Body fat composition changes or lipodystrophy in HIV patients have been linked to risk of cardiovascular diseases.25,26 In several cross-sectional studies, increased carotid IMT are reported among patients with lipodystrophy, although longitudinal data on progression is limited.22,27–29 Alterations in adipocyte biology lead to local and systemic proinflammatory changes and excessive free fatty-acid release through lipolysis; and these complex processes may in turn promote insulin resistance and atherosclerosis.26,29 Smaller LDL particles more readily infiltrate arterial tissues, and have lower affinity for LDL receptors and higher oxidative susceptibility.30 The “lipid triad” of smaller LDL particle size, low HDL cholesterol, and elevated triglycerides can lead to premature atherosclerosis and coronary disease.30,31 Hypoadiponectinemia has been linked to diabetes, hypertension, and cardiovascular diseases in obese individuals, and shown to correlate with IMT progression in different ethnic populations, including Chinese.32–34 Adiponectin exerts cardioprotective effects via antiapoptotic and antioxidative mechanisms, counteraction of endothelial dysfunction, and enhancement of tissue insulin sensitivity.32 Lower adiponectin level may indicate visceral fat accumulation,35 a pathogenic process known to be significant in Asian populations.36 In HIV patients, adiponectin production is reduced because of interplay of direct viral effect, antiretrovirals, and lipodsytrophy.26 Our finding suggests that it might contribute to atherosclerosis progression, which is supported by a recent study showing increased coronary artery stenosis in HIV-infected men with hypoadiponectinemia.35
The strength of this study include its longitudinal design, and comprehensive evaluation of key metabolic, inflammatory, and body composition parameters, and their effects on carotid IMT changes.

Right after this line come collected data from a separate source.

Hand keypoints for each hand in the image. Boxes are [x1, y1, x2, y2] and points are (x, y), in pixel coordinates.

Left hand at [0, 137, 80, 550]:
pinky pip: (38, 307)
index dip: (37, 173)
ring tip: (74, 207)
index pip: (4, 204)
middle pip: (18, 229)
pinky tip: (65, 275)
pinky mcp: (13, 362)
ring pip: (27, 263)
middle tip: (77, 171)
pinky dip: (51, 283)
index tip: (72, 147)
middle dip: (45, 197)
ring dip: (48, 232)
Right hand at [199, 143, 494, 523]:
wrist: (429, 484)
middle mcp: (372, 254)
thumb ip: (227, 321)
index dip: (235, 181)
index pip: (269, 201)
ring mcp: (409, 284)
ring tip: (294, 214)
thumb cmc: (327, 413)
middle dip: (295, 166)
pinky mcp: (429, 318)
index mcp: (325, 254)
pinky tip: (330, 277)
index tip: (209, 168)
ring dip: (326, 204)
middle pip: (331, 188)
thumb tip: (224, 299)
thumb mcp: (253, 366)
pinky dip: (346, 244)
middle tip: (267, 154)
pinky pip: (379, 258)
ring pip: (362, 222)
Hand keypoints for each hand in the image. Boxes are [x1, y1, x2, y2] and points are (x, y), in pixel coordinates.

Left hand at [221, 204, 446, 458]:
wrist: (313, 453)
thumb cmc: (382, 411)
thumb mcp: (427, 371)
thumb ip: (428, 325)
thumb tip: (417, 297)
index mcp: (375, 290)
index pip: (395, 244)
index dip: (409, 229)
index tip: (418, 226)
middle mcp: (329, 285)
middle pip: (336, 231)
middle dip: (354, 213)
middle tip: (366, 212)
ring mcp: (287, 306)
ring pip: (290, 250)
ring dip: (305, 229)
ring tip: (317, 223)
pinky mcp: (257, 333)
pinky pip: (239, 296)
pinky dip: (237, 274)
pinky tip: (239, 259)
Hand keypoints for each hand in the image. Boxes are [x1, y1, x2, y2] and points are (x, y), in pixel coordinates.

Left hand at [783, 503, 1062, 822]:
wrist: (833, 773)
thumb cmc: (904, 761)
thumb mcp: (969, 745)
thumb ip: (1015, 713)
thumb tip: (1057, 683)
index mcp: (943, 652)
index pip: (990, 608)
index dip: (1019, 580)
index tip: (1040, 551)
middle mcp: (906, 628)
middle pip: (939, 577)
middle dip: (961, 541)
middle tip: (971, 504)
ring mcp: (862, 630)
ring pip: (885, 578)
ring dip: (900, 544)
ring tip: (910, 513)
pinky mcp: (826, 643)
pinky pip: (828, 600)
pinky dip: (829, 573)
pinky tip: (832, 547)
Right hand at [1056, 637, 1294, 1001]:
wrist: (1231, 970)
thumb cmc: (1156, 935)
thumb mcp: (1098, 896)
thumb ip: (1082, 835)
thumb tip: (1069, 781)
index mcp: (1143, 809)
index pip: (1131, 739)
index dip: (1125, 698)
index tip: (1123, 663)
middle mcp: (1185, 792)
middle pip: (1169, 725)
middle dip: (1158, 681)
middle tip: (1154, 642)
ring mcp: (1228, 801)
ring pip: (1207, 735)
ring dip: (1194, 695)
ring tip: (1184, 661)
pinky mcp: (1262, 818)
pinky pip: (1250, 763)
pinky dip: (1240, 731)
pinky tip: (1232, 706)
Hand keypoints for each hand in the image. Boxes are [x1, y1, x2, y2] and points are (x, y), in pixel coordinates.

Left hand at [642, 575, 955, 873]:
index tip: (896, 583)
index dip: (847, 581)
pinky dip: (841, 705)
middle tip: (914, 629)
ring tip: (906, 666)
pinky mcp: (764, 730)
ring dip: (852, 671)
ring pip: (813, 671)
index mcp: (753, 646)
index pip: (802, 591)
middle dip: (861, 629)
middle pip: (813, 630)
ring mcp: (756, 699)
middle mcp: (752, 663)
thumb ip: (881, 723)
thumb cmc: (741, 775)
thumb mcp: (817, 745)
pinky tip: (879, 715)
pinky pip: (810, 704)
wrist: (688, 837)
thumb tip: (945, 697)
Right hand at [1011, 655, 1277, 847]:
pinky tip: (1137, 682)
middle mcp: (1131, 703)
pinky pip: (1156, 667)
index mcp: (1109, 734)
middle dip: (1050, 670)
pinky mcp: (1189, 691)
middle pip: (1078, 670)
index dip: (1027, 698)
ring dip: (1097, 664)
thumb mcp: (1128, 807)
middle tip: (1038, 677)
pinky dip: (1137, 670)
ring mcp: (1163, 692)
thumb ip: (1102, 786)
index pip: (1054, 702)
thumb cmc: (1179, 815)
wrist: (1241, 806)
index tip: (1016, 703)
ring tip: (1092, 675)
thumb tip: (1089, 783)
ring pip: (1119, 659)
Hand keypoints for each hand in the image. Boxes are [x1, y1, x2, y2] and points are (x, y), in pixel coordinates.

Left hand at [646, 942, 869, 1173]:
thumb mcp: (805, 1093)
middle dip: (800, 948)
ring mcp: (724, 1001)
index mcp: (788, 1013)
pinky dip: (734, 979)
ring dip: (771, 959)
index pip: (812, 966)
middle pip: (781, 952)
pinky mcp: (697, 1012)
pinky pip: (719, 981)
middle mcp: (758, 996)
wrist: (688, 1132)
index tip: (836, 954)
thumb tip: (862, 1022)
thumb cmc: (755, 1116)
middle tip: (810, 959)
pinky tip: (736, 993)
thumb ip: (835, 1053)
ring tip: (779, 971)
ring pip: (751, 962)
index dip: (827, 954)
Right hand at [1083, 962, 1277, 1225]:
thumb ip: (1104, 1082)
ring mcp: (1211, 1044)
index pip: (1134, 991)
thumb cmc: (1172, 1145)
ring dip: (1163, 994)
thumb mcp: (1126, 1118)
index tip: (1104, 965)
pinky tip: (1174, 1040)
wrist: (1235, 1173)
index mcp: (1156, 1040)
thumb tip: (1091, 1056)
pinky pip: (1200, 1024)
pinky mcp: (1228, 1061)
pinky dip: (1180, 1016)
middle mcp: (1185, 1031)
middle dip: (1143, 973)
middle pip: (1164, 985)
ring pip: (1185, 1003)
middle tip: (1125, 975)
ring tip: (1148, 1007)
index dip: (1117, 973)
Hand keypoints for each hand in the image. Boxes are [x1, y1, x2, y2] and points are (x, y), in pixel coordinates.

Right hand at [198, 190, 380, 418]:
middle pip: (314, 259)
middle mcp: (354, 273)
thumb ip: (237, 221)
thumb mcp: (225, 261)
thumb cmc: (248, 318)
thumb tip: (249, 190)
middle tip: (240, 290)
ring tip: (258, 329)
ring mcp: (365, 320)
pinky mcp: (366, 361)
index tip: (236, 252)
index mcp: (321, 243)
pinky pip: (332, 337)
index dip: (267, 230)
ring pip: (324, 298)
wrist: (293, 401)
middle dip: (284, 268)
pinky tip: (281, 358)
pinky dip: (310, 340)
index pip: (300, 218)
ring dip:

It is limited by a small sample size and a relatively short duration of follow-up, as such, cardiovascular events/outcomes and the impacts of different ART regimens21 cannot be adequately addressed. Although the older age and presence of risk factors in this cohort may somewhat limit the generalizability of our results (patients were from a HIV Metabolic Clinic), with the aging HIV population worldwide and their frequent metabolic comorbidities, longitudinal data in such patient group are of practical importance.37
In conclusion, our study showed that HIV-infected, ART-treated Asian/Chinese patients have significant degree of atherosclerosis progression. Limb fat percentage, LDL-particle size, and adiponectin level, but not the conventional risk assessment alone, can help to identify at-risk patients for early evaluation and intervention.